**Quoted text**
^^^^

Libraries are set to be a legal testing-ground for David Cameron's vision of the "big society", with lawyers arguing that the prime minister's "vague notions" are not enough to fulfil councils' legal obligations to their library services.
A high-court challenge has been launched by Birmingham-based human-rights law firm Public Interest Lawyers (PIL) against Gloucestershire and Somerset councils, both of which are planning major library cutbacks. Acting on behalf of local library users, PIL has written to the councils to give notice that an application for judicial review will be lodged within weeks.
The firm is disputing the legality of the councils' plans, given the statutory obligation under the 1964 Public Libraries and Museums Act for local authorities to provide a "comprehensive and efficient library service for everyone wanting to use it". PIL – which is also representing the two teenagers seeking a judicial review into university tuition fee rises – argues that the two councils also failed carry out a proper consultation with local people prior to making their cutback decisions.

^^^^

**Listed records**
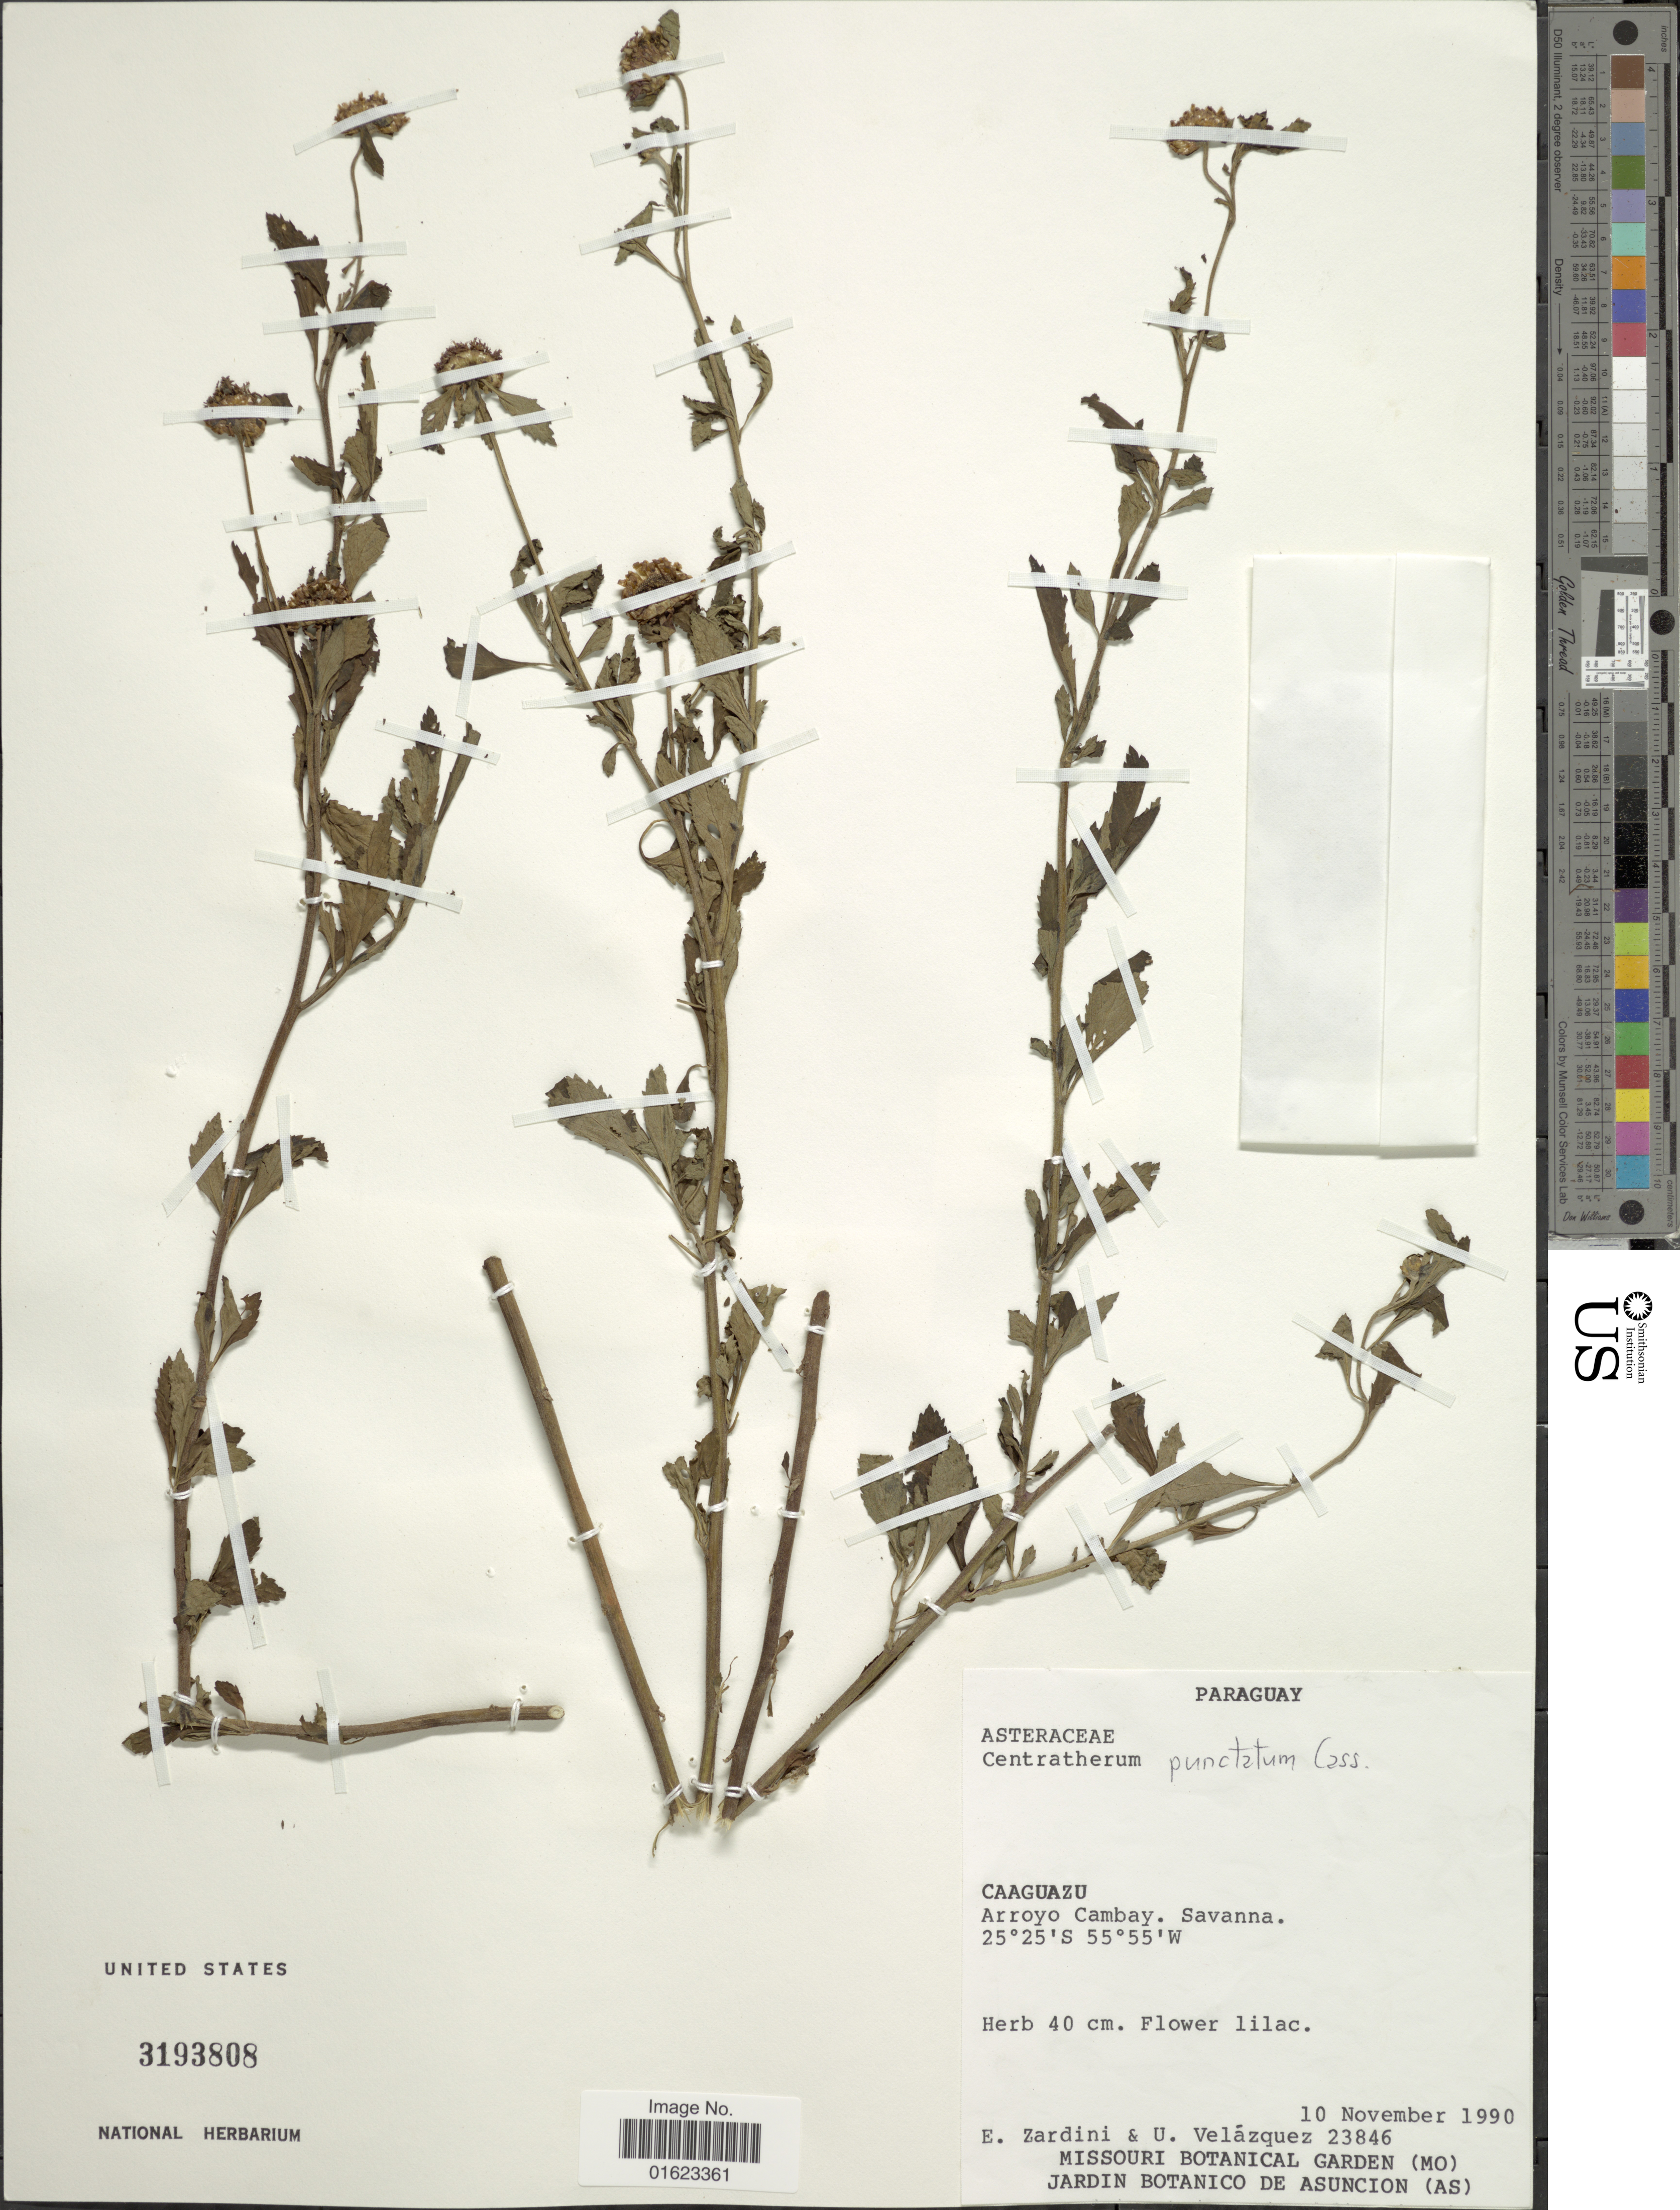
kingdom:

^^^^

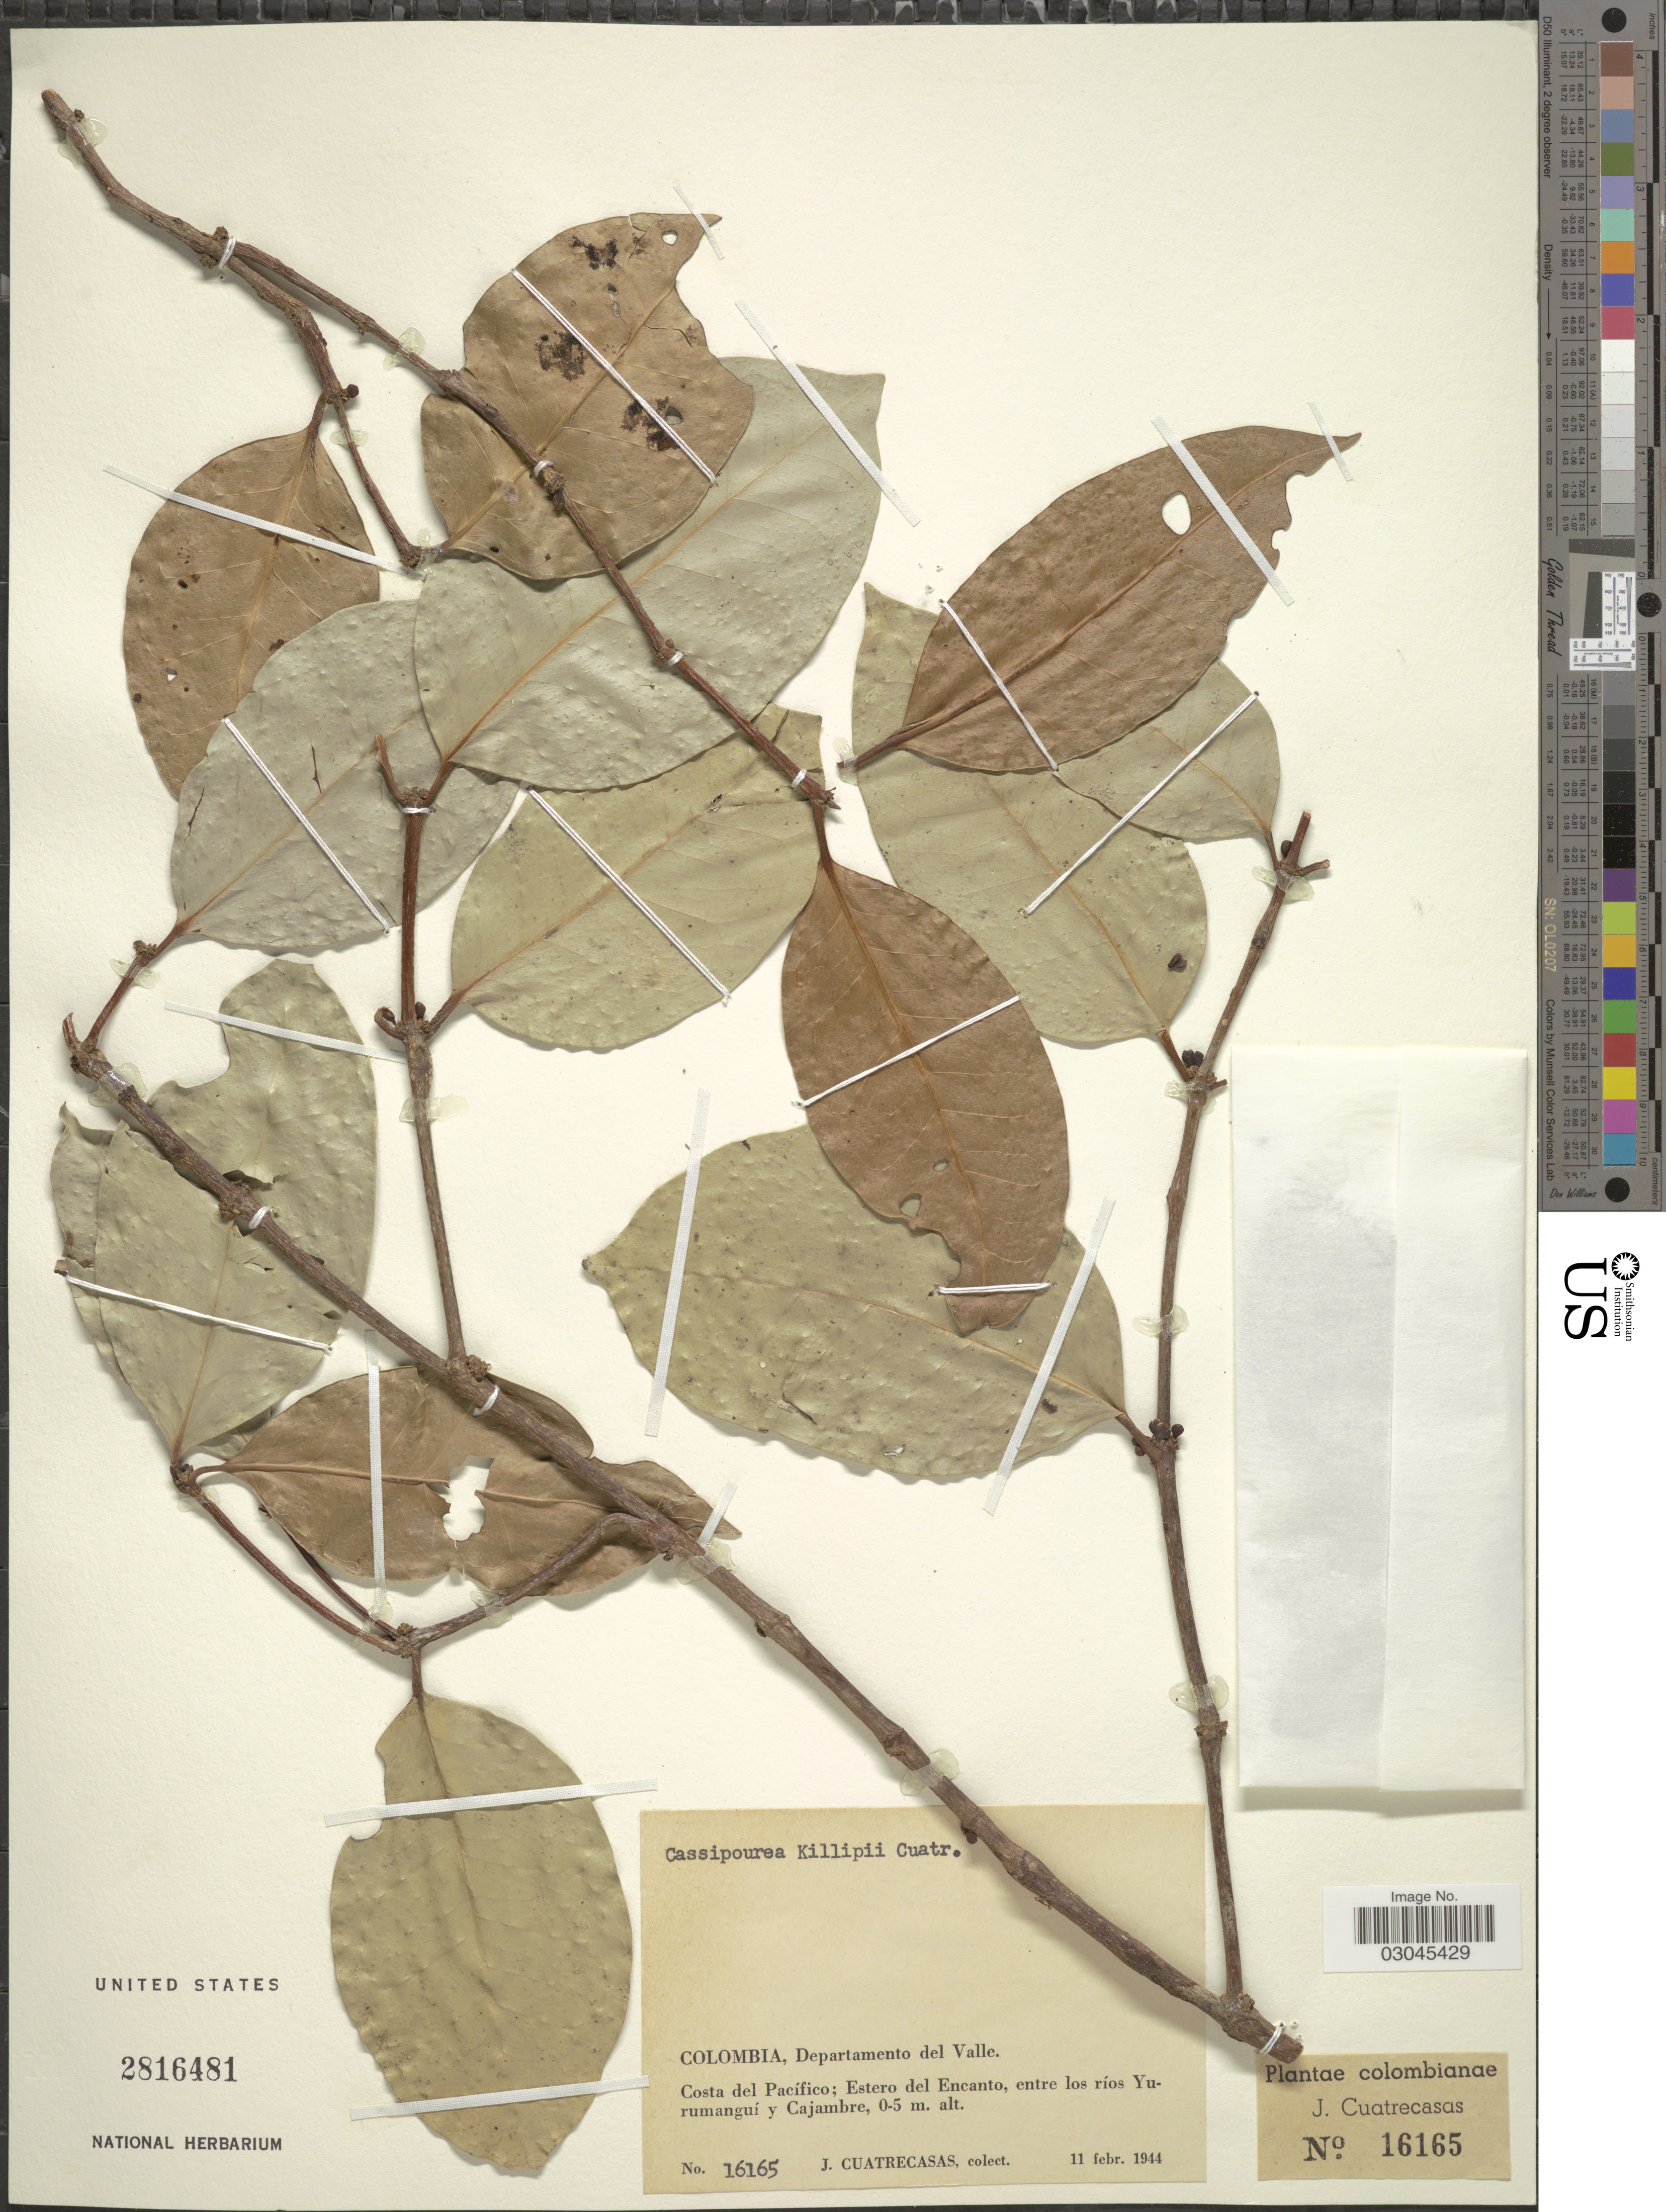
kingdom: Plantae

^^^^

**What you should do**
In the text about library cutbacks, which law requires local authorities to provide a library service?

**The reply**
The 1964 Public Libraries and Museums Act.